Given records Start Marker

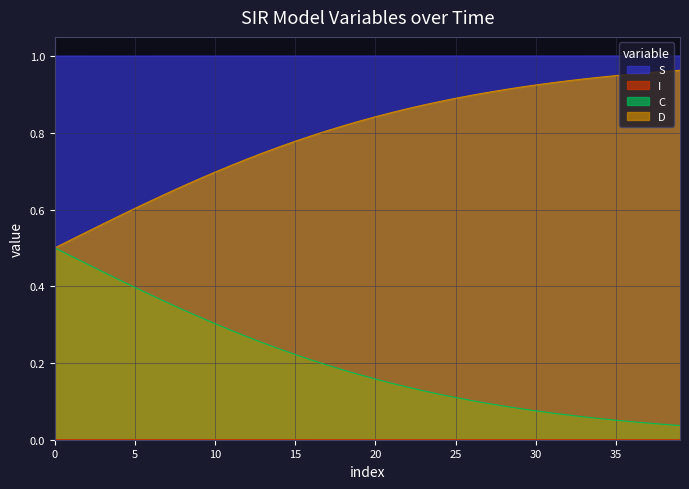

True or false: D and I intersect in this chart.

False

Given records End Marker
Given records Start Marker

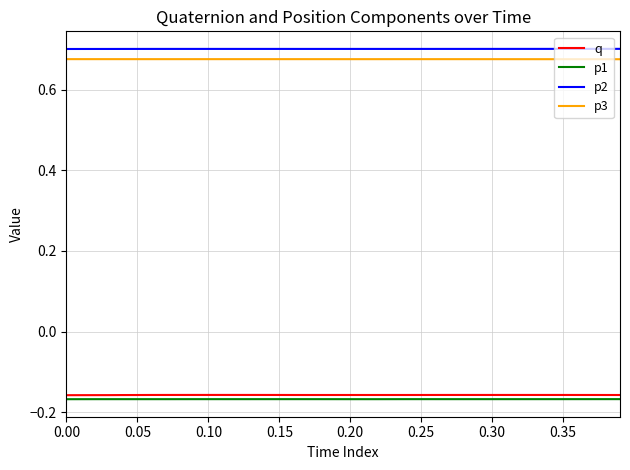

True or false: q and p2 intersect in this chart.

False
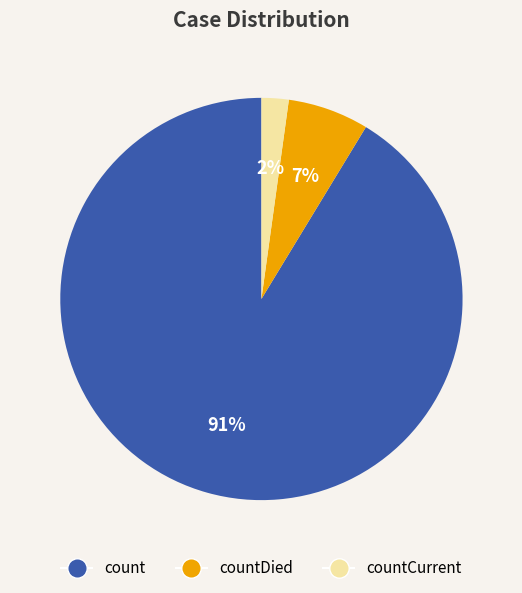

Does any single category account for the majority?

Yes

Given records End Marker
Given records Start Marker

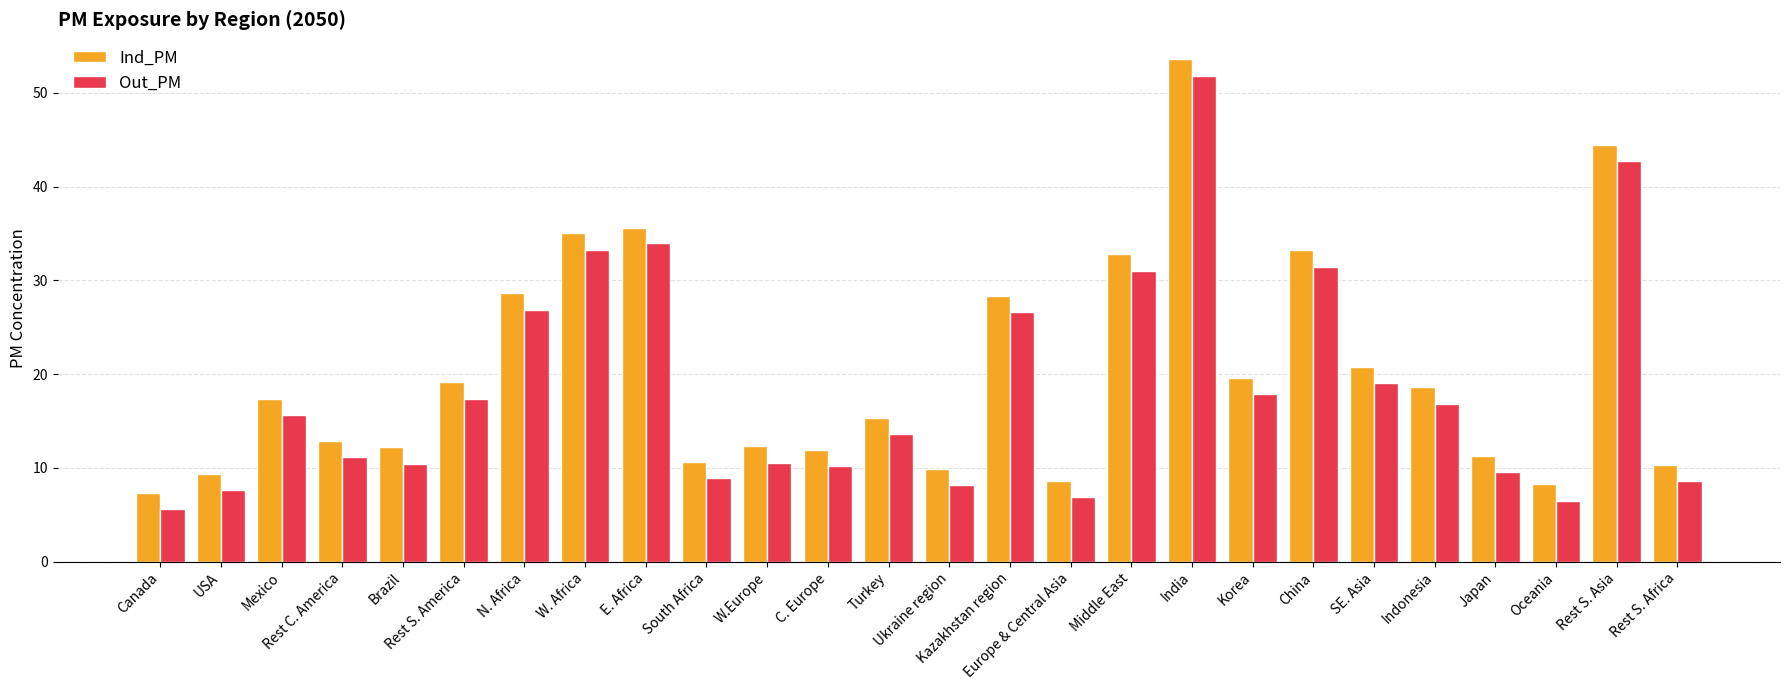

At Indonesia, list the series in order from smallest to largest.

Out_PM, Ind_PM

Given records End Marker

## [Task directions]
Render the lines above, from the line with "At Indonesia, list" to the line with "Out_PM, Ind_PM" inclusive, as a JSON list of strings, one string per line, leaving out blank lines.

## [The completed task]
[
  "At Indonesia, list the series in order from smallest to largest.",
  "Out_PM, Ind_PM"
]